Chart analysis data:
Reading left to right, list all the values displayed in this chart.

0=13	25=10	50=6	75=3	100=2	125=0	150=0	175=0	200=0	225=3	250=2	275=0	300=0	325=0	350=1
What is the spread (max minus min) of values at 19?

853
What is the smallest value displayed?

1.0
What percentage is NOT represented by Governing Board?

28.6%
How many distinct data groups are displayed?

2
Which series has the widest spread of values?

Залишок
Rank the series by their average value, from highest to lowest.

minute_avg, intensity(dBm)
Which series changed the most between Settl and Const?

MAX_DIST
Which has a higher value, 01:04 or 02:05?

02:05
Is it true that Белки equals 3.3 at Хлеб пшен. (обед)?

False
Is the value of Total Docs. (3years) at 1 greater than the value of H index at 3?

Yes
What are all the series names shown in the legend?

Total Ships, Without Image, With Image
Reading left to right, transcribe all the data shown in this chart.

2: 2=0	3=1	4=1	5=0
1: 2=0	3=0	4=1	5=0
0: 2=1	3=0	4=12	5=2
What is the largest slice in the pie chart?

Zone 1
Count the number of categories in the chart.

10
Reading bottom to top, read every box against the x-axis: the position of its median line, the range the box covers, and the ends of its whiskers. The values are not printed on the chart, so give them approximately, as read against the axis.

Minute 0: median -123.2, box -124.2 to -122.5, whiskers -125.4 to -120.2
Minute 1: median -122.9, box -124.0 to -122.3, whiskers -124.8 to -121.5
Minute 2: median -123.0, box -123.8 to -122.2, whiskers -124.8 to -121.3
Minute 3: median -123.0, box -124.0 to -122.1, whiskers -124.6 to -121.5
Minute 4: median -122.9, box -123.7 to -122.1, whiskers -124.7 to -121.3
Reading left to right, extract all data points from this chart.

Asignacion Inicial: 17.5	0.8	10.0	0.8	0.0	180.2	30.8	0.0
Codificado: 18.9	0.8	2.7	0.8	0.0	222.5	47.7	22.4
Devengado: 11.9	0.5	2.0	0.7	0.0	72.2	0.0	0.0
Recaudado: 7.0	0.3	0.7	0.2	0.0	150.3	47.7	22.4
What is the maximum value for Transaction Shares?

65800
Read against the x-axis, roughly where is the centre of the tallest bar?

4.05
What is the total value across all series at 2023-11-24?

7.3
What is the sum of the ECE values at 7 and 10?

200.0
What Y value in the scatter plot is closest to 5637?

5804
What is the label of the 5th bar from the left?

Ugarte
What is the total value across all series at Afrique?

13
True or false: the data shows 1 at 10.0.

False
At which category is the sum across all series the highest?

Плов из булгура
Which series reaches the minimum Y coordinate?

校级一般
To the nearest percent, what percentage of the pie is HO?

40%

*Assignment:*
Update the stretch of the data from its start through the line that contains "Reading left to right, transcribe". Rewrite only those lines, with "spread" replaced by "range" and everything else unchanged.

*Problem solution:*
Reading left to right, list all the values displayed in this chart.

0=13	25=10	50=6	75=3	100=2	125=0	150=0	175=0	200=0	225=3	250=2	275=0	300=0	325=0	350=1
What is the range (max minus min) of values at 19?

853
What is the smallest value displayed?

1.0
What percentage is NOT represented by Governing Board?

28.6%
How many distinct data groups are displayed?

2
Which series has the widest range of values?

Залишок
Rank the series by their average value, from highest to lowest.

minute_avg, intensity(dBm)
Which series changed the most between Settl and Const?

MAX_DIST
Which has a higher value, 01:04 or 02:05?

02:05
Is it true that Белки equals 3.3 at Хлеб пшен. (обед)?

False
Is the value of Total Docs. (3years) at 1 greater than the value of H index at 3?

Yes
What are all the series names shown in the legend?

Total Ships, Without Image, With Image
Reading left to right, transcribe all the data shown in this chart.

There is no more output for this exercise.